- **What you will do**: Each line of the data below holding the word "Left" must be copied.

======== Input data ========

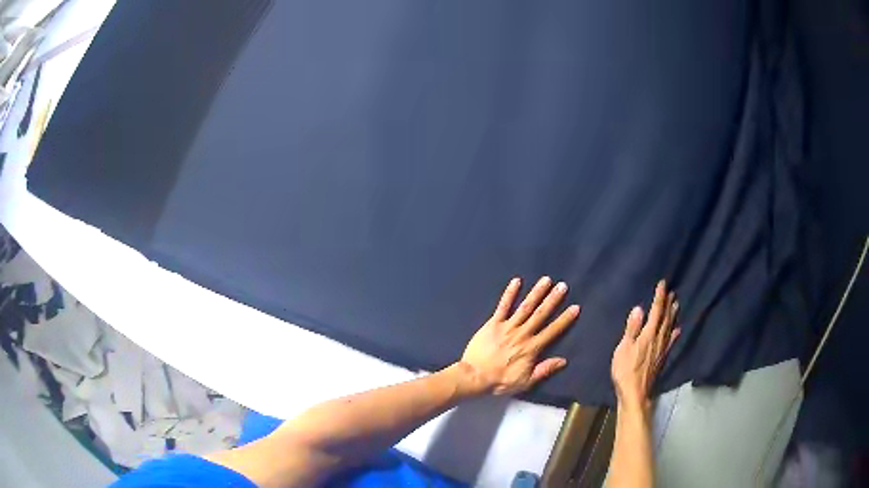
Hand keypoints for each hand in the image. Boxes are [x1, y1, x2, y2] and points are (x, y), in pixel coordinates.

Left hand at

========
======== Input data ========

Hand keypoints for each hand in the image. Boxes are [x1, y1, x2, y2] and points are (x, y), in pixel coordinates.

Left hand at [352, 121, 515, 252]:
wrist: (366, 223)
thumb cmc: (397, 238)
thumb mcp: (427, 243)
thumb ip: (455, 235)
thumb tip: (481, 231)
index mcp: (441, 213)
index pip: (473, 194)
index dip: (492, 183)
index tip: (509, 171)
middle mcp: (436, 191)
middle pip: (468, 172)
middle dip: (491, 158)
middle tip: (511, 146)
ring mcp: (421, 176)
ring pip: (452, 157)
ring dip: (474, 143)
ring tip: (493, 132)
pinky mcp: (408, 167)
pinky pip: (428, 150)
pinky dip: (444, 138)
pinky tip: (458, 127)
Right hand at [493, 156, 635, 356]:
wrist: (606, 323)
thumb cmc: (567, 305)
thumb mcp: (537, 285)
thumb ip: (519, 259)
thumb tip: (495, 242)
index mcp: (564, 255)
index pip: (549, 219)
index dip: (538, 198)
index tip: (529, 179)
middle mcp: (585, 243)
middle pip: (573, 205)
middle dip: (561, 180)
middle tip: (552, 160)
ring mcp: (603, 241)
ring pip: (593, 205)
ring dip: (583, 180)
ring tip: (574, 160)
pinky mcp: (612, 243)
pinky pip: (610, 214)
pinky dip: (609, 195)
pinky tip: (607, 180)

========
======== Input data ========

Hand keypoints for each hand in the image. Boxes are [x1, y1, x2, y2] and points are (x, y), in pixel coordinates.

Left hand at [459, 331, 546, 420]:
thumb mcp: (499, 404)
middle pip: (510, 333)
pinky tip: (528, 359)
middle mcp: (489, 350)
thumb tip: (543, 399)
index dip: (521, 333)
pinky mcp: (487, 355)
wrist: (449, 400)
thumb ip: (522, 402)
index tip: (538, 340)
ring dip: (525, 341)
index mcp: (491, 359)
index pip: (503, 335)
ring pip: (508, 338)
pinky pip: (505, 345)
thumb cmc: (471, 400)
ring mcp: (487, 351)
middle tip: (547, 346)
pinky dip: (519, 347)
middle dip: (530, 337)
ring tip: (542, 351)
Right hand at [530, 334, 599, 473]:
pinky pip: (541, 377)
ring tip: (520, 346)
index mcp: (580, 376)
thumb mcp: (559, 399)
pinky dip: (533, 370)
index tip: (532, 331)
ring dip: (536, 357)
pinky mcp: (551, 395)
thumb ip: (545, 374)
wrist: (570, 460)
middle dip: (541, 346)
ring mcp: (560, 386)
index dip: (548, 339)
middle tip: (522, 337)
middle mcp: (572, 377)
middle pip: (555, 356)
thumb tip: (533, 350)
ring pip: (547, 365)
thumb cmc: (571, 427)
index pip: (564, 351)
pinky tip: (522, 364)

========

- **Solution to this problem**:
Left hand at
Left hand at [352, 121, 515, 252]:
Left hand at [459, 331, 546, 420]:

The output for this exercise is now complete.